Render every line of the items below as a Markdown table with two columns, Row and Line: Row holds a running number, Line holds the line itself, and blank lines are left out.

**Material provided**
-.-.-

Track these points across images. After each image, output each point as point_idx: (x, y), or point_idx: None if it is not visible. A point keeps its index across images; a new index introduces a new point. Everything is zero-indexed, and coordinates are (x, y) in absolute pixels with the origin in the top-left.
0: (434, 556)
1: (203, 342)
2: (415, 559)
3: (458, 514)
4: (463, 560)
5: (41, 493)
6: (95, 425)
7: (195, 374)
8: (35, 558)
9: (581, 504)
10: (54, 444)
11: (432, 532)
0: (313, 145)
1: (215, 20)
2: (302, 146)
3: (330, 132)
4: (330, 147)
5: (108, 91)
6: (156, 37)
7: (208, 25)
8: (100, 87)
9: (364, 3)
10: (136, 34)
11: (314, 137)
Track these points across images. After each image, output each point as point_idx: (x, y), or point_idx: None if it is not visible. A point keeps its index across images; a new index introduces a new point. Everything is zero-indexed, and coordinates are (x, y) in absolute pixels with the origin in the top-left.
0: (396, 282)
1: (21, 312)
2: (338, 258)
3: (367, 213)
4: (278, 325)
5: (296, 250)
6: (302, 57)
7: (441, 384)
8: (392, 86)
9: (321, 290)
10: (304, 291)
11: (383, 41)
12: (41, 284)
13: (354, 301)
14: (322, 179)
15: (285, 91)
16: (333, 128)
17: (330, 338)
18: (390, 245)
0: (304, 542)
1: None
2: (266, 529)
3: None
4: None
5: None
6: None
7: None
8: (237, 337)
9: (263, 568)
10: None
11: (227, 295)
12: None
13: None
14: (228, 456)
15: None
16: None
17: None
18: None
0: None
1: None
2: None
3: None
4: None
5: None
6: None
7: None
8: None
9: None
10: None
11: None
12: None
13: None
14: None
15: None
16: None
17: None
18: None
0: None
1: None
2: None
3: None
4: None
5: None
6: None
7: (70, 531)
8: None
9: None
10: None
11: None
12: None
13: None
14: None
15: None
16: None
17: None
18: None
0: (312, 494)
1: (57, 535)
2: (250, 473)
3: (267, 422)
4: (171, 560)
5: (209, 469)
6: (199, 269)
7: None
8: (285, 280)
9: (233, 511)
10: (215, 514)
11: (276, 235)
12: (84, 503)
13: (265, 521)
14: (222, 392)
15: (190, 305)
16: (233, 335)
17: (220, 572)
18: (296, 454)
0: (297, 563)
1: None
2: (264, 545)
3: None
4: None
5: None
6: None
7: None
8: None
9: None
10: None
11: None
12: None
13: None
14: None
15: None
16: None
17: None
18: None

-.-.-

**Problem solution**
| Row | Line |
|---|---|
| 1 | Track these points across images. After each image, output each point as point_idx: (x, y), or point_idx: None if it is not visible. A point keeps its index across images; a new index introduces a new point. Everything is zero-indexed, and coordinates are (x, y) in absolute pixels with the origin in the top-left. |
| 2 | 0: (434, 556) |
| 3 | 1: (203, 342) |
| 4 | 2: (415, 559) |
| 5 | 3: (458, 514) |
| 6 | 4: (463, 560) |
| 7 | 5: (41, 493) |
| 8 | 6: (95, 425) |
| 9 | 7: (195, 374) |
| 10 | 8: (35, 558) |
| 11 | 9: (581, 504) |
| 12 | 10: (54, 444) |
| 13 | 11: (432, 532) |
| 14 | 0: (313, 145) |
| 15 | 1: (215, 20) |
| 16 | 2: (302, 146) |
| 17 | 3: (330, 132) |
| 18 | 4: (330, 147) |
| 19 | 5: (108, 91) |
| 20 | 6: (156, 37) |
| 21 | 7: (208, 25) |
| 22 | 8: (100, 87) |
| 23 | 9: (364, 3) |
| 24 | 10: (136, 34) |
| 25 | 11: (314, 137) |
| 26 | Track these points across images. After each image, output each point as point_idx: (x, y), or point_idx: None if it is not visible. A point keeps its index across images; a new index introduces a new point. Everything is zero-indexed, and coordinates are (x, y) in absolute pixels with the origin in the top-left. |
| 27 | 0: (396, 282) |
| 28 | 1: (21, 312) |
| 29 | 2: (338, 258) |
| 30 | 3: (367, 213) |
| 31 | 4: (278, 325) |
| 32 | 5: (296, 250) |
| 33 | 6: (302, 57) |
| 34 | 7: (441, 384) |
| 35 | 8: (392, 86) |
| 36 | 9: (321, 290) |
| 37 | 10: (304, 291) |
| 38 | 11: (383, 41) |
| 39 | 12: (41, 284) |
| 40 | 13: (354, 301) |
| 41 | 14: (322, 179) |
| 42 | 15: (285, 91) |
| 43 | 16: (333, 128) |
| 44 | 17: (330, 338) |
| 45 | 18: (390, 245) |
| 46 | 0: (304, 542) |
| 47 | 1: None |
| 48 | 2: (266, 529) |
| 49 | 3: None |
| 50 | 4: None |
| 51 | 5: None |
| 52 | 6: None |
| 53 | 7: None |
| 54 | 8: (237, 337) |
| 55 | 9: (263, 568) |
| 56 | 10: None |
| 57 | 11: (227, 295) |
| 58 | 12: None |
| 59 | 13: None |
| 60 | 14: (228, 456) |
| 61 | 15: None |
| 62 | 16: None |
| 63 | 17: None |
| 64 | 18: None |
| 65 | 0: None |
| 66 | 1: None |
| 67 | 2: None |
| 68 | 3: None |
| 69 | 4: None |
| 70 | 5: None |
| 71 | 6: None |
| 72 | 7: None |
| 73 | 8: None |
| 74 | 9: None |
| 75 | 10: None |
| 76 | 11: None |
| 77 | 12: None |
| 78 | 13: None |
| 79 | 14: None |
| 80 | 15: None |
| 81 | 16: None |
| 82 | 17: None |
| 83 | 18: None |
| 84 | 0: None |
| 85 | 1: None |
| 86 | 2: None |
| 87 | 3: None |
| 88 | 4: None |
| 89 | 5: None |
| 90 | 6: None |
| 91 | 7: (70, 531) |
| 92 | 8: None |
| 93 | 9: None |
| 94 | 10: None |
| 95 | 11: None |
| 96 | 12: None |
| 97 | 13: None |
| 98 | 14: None |
| 99 | 15: None |
| 100 | 16: None |
| 101 | 17: None |
| 102 | 18: None |
| 103 | 0: (312, 494) |
| 104 | 1: (57, 535) |
| 105 | 2: (250, 473) |
| 106 | 3: (267, 422) |
| 107 | 4: (171, 560) |
| 108 | 5: (209, 469) |
| 109 | 6: (199, 269) |
| 110 | 7: None |
| 111 | 8: (285, 280) |
| 112 | 9: (233, 511) |
| 113 | 10: (215, 514) |
| 114 | 11: (276, 235) |
| 115 | 12: (84, 503) |
| 116 | 13: (265, 521) |
| 117 | 14: (222, 392) |
| 118 | 15: (190, 305) |
| 119 | 16: (233, 335) |
| 120 | 17: (220, 572) |
| 121 | 18: (296, 454) |
| 122 | 0: (297, 563) |
| 123 | 1: None |
| 124 | 2: (264, 545) |
| 125 | 3: None |
| 126 | 4: None |
| 127 | 5: None |
| 128 | 6: None |
| 129 | 7: None |
| 130 | 8: None |
| 131 | 9: None |
| 132 | 10: None |
| 133 | 11: None |
| 134 | 12: None |
| 135 | 13: None |
| 136 | 14: None |
| 137 | 15: None |
| 138 | 16: None |
| 139 | 17: None |
| 140 | 18: None |